#### [Task instructions]
Find every line in the records that contains the string "peak", and copy each such line. Case counts.

#### [Source data]
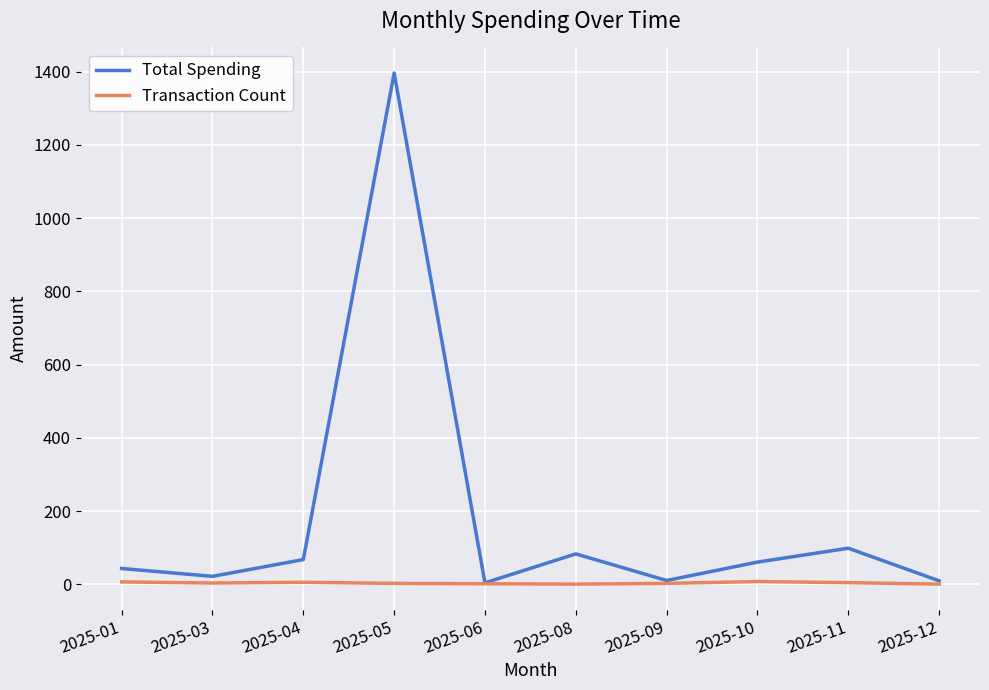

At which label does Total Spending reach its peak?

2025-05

--

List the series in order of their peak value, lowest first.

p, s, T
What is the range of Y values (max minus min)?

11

#### [Solution to the problem]
At which label does Total Spending reach its peak?
List the series in order of their peak value, lowest first.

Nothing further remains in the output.